=== Passage for review ===

The coefficients

The idea behind the derivation of the Fourier coefficients is as follows: we start from the Fourier series expansion of a periodic function, $f(x)$ , as in Eq. (1.3) and multiply the whole expression by a function that is orthogonal to the coefficient of $a_{n}$ (if we want to derive $a_{n}$ ) or $b_{n}$ (if we want to derive $b_{n}$ ). Then, the orthogonality property [see Eq. (1.9)] suggests that upon integration of the expression on the interval $[-\pi, \pi]$ , all terms but one will vanish, allowing us to isolate the coefficients $a_{n}$ or $b_{n}$ . In what follows, we determine $a_{n}$ in detail and summarise the method for $a_{0}$ and $b_{n}$ .

=== Dataset excerpts ===

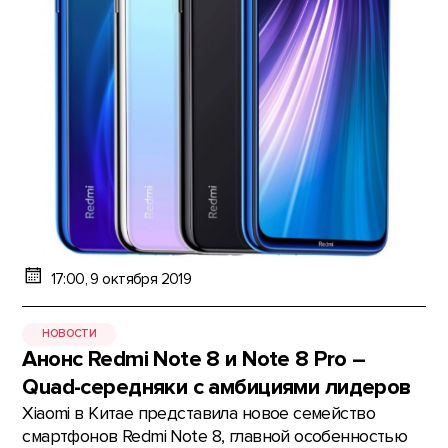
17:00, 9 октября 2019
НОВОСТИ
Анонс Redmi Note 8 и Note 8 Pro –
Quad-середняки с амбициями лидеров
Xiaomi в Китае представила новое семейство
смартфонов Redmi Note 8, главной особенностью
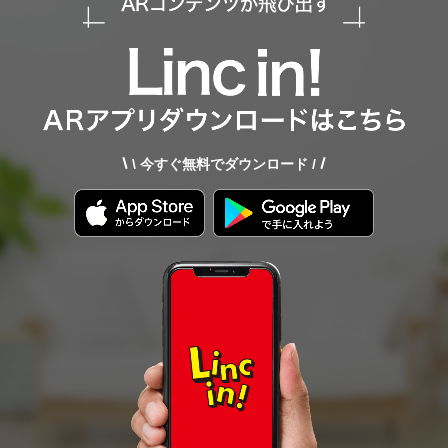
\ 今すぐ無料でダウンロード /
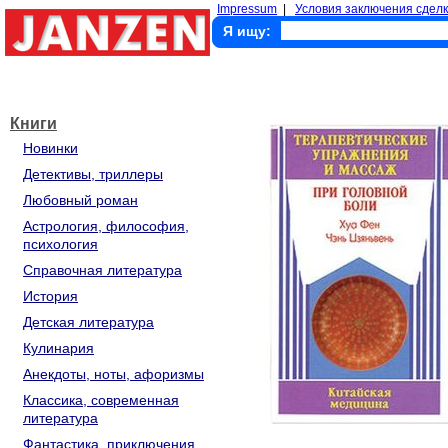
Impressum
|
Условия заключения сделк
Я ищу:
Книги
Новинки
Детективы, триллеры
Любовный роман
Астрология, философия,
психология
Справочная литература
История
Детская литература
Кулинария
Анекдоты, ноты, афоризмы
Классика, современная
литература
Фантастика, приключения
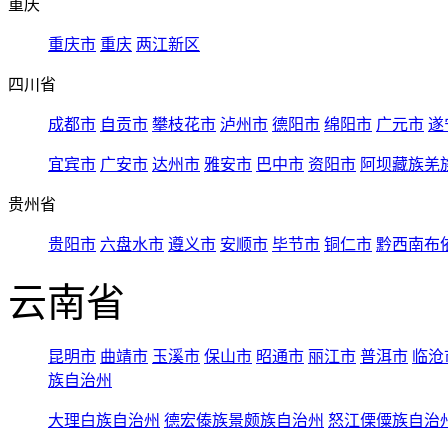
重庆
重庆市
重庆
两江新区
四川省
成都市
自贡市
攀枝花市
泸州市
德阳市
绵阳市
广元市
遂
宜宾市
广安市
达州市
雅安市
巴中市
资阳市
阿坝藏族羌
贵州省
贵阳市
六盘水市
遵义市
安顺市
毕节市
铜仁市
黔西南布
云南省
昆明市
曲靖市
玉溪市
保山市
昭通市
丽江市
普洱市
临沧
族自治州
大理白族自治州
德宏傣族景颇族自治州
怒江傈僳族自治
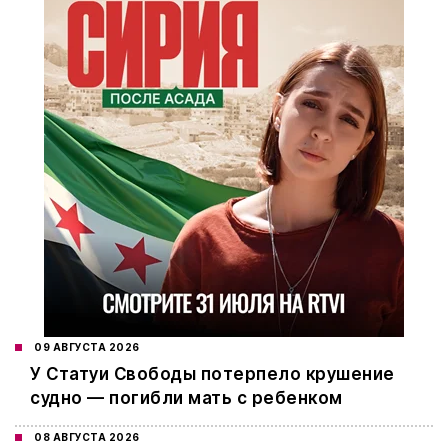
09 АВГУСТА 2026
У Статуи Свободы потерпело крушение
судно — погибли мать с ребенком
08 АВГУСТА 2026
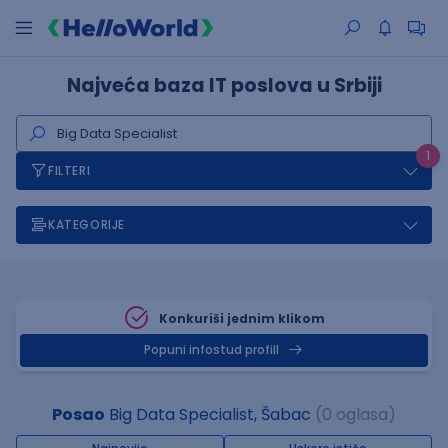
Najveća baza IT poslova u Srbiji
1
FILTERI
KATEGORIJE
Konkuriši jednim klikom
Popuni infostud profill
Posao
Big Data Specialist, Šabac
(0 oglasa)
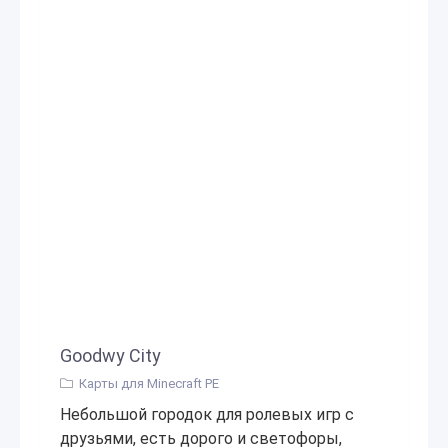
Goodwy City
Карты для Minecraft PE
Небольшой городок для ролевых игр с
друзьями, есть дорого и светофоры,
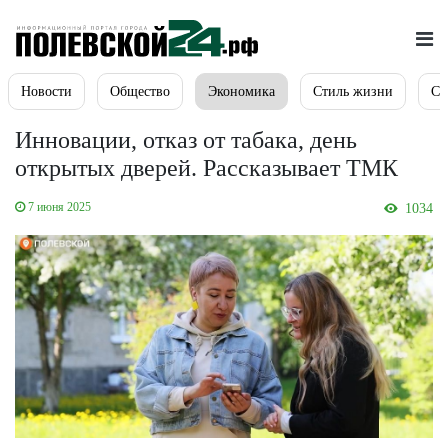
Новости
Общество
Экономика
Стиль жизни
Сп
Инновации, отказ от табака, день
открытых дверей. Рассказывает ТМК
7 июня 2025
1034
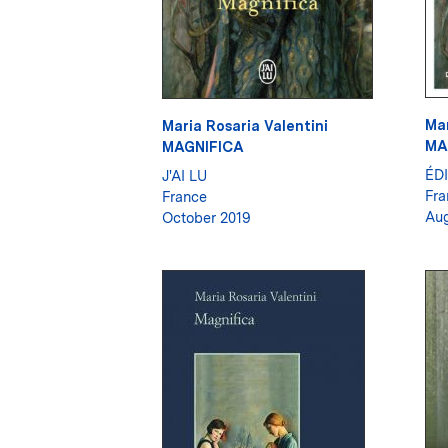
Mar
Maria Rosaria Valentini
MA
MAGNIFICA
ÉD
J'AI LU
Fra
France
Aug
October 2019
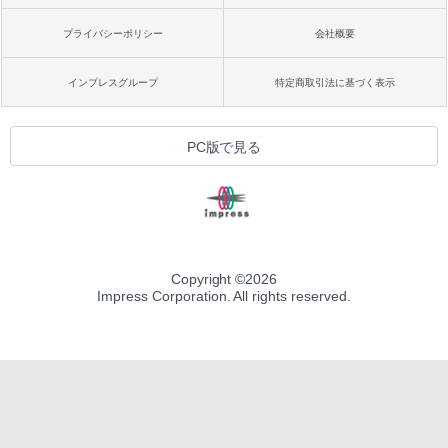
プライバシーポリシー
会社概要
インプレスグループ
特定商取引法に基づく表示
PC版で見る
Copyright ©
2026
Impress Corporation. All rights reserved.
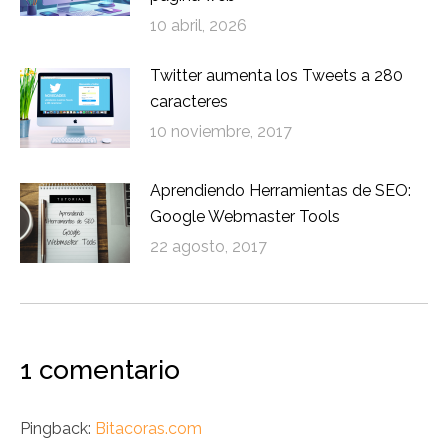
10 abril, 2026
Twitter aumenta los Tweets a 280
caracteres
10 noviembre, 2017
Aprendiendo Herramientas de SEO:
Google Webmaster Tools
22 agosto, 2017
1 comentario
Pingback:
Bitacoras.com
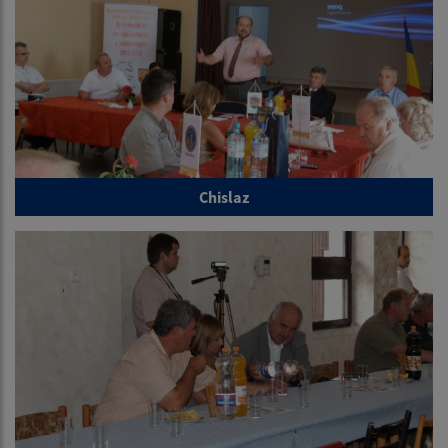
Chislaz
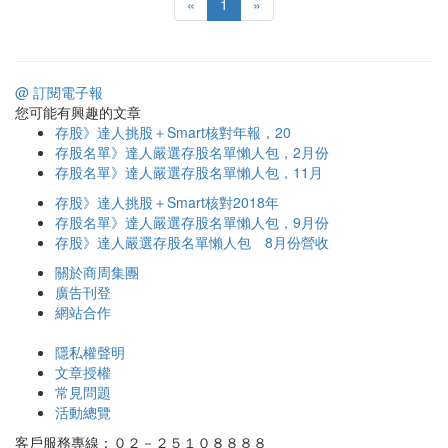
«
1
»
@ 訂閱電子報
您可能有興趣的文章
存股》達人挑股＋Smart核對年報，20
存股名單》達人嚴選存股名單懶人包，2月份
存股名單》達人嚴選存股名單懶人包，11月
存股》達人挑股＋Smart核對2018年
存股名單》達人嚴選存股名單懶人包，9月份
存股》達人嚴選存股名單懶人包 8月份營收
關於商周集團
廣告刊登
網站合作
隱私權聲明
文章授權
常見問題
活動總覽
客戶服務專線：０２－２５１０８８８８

===

**Brief**:
Answer these questions from the passage on the Fourier coefficients:
1. Over what interval is the expression integrated?
2. Which equation states the orthogonality property?
3. Which coefficient does the passage say it will determine in detail?
None of the items is needed here.

**Response for this exercise**:
1. $[-\pi, \pi]$
2. Eq. (1.9)
3. $a_{n}$